The arrival of 13,000 in the space of 48 hours, many crossing fields and some dodging police, has proved too much for one of the EU’s less prosperous states in a crisis that has divided the 28-nation bloc and left it scrambling to respond.
A record 473,887 refugees and migrants have crossed the Mediterranean to Europe so far this year, the International Organisation for Migration said.
Hundreds of thousands have been trekking across the Balkan peninsula to reach the richer European countries north and west, especially Germany, which is preparing to accept 800,000 asylum seekers this year.
But that has wrongfooted the European Union, which has come up with no common policy to deal with the biggest wave of migration to Western Europe since World War Two.
Hungary acted on its own to shut the main route this week by closing its border with Serbia, leaving thousands of migrants scattered across the Balkans searching for alternative paths.
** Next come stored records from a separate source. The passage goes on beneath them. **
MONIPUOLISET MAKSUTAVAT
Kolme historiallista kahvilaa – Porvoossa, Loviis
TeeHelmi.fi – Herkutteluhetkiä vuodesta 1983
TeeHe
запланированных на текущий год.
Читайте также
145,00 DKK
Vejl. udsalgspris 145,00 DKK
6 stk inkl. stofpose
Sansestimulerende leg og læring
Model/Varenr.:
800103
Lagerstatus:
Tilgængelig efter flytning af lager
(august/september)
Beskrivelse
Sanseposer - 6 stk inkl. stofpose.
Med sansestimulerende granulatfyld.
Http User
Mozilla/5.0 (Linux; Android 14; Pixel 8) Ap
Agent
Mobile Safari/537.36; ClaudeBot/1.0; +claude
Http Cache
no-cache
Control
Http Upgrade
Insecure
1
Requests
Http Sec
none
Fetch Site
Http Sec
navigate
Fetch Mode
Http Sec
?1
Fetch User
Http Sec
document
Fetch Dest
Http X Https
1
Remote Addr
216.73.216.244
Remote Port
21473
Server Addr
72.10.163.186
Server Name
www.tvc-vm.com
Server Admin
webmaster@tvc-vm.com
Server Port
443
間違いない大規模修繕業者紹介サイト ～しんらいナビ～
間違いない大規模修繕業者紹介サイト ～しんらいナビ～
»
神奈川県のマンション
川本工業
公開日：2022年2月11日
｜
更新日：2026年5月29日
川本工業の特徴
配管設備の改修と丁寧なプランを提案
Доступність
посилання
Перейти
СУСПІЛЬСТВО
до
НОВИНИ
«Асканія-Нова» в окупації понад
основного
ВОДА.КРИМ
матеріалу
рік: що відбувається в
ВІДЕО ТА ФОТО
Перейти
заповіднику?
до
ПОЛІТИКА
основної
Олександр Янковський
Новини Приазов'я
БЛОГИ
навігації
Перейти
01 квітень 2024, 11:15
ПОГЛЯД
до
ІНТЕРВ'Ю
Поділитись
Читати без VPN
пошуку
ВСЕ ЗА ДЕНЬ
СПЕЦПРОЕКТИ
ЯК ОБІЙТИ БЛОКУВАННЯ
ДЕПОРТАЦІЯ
Croatia, offering one of the few overland routes to Germany that would bypass Hungary, found itself suddenly overwhelmed.
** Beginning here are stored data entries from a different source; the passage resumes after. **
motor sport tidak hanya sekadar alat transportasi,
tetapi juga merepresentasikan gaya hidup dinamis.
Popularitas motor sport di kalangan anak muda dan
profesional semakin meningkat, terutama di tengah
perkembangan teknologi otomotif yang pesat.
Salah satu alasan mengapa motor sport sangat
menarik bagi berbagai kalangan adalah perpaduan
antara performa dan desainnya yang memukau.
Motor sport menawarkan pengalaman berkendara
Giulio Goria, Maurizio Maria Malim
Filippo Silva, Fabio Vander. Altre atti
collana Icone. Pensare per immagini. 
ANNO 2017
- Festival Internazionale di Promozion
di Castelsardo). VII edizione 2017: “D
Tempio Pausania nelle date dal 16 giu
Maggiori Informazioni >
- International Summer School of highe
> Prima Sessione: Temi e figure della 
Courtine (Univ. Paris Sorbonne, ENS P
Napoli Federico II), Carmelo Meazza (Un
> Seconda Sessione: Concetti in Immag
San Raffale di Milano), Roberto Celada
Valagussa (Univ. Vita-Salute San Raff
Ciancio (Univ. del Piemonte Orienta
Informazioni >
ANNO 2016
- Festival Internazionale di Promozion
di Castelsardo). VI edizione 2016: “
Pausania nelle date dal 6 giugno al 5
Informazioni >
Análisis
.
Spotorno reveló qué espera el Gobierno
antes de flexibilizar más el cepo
While Zagreb initially made welcoming statements, Milanovic said he had called a session of Croatia’s National Security Council and that it was time to deal with the problem differently. The president has told the military to be ready if called on to help stop the flow of people.
Croatia, the EU’s newest member state, has already closed almost all roads from the border. Interior minister Ranko Ostojic said if the crisis continued “it is a matter of time” before the border was shut completely, though Milanovic, in his remarks, questioned whether even that would keep migrants out.
Police have rounded up many migrants at the Tovarnik railway station on the Croatian side of the border with Serbia, where several thousand spent the night under open skies.